Я вышел к нему и первым делом повторил вопрос: не раздумал ли? верно ли будет держать обещание? Опять с той же доброй улыбкой он сказал:
— А то как же, я и матушке сказал. Она рада, благодарит вас.
За ухом у него я увидал бумажку.
— А куришь?
— Курю, — сказал он, очевидно ожидая, что я буду уговаривать его и это бросить. Но я не стал. Он помолчал и по какой-то странной связи мыслей, — связь эта, я думаю, была в том, что, видя во мне сочувствие к своей жизни, он хотел сообщить мне то важное событие, которое ожидало его осенью, — он сказал:
— А я вам не сказывал: меня уже сосватали. — И он улыбнулся, вопросительно глядя мне в глаза. — Осенью.
— Вот как! Хорошее дело. Где берете?
Он сказал.
— С приданым?
— Нет, какое приданое. Девушка хорошая.
И мне пришло в голову сделать ему тот вопрос, который всегда занимает меня, когда имеешь дело с хорошими молодыми людьми нашего времени.
— А что, — спросил я, — уж ты прости меня, что я тебя спрашиваю, но, пожалуйста, скажи правду: или не отвечай, или всю правду скажи.
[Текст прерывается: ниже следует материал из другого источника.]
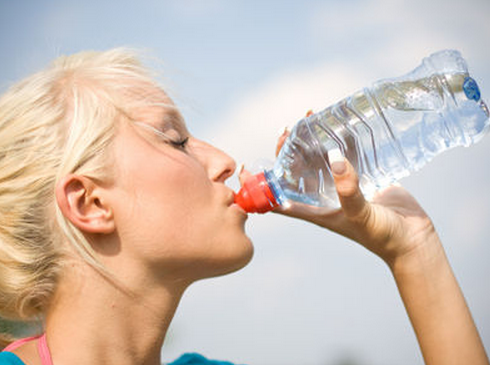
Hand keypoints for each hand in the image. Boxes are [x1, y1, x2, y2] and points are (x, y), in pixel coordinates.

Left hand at [239, 128, 441, 269]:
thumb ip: (347, 190)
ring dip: (314, 141)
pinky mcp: (361, 177)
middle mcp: (323, 196)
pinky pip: (346, 155)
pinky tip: (340, 124)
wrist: (413, 239)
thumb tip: (334, 159)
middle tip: (292, 127)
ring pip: (320, 159)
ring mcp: (341, 186)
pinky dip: (340, 141)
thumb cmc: (382, 235)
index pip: (278, 195)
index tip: (248, 164)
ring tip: (312, 118)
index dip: (259, 183)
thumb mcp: (359, 215)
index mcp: (313, 209)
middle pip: (297, 170)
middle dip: (290, 149)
Он уставил на меня спокойный, внимательный взгляд.
— Отчего ж не сказать.
— Имел ты грех с женщиной?
Ни минуты не колеблясь, он просто отвечал:
— Помилуй бог, не было этого.
— Вот и хорошо, очень хорошо, — сказал я. — Радуюсь за тебя.
Говорить больше было сейчас нечего.
— Ну так вот, я сейчас вынесу тебе книжки, и помогай тебе бог.
И мы простились.
Да, какая чудная для посева земля, какая восприимчивая. И какой ужасный грех бросать в нее семена лжи, насилия, пьянства, разврата. Да, какая чудная земля не переставая парует, дожидаясь семени, и зарастает сорными травами. Мы же, имеющие возможность отдать этому народу хоть что-нибудь из того, что мы не переставая берем от него, — что мы даем ему? Аэропланы, дредноуты, тридцатиэтажные дома, граммофоны, кинематографы и все те ненужные глупости, которые мы называем наукой и искусством. И главное — пример пустой, безнравственной, преступной жизни. Да еще хорошо, если бы мы за то, что берем от него, давали бы ему только одни ненужные, глупые и дурные примеры. А то вместо уплаты хоть части своего неоплатного долга перед ним мы засеиваем эту алчущую истинного знания землю одними «терниями и волчцами», запутываем этих милых, открытых на все доброе, чистых, как дети, людей коварными, умышленными обманами.
Да, «горе миру от соблазнов, ибо надобно прийти соблазнам; но горе тому человеку, через которого соблазн приходит».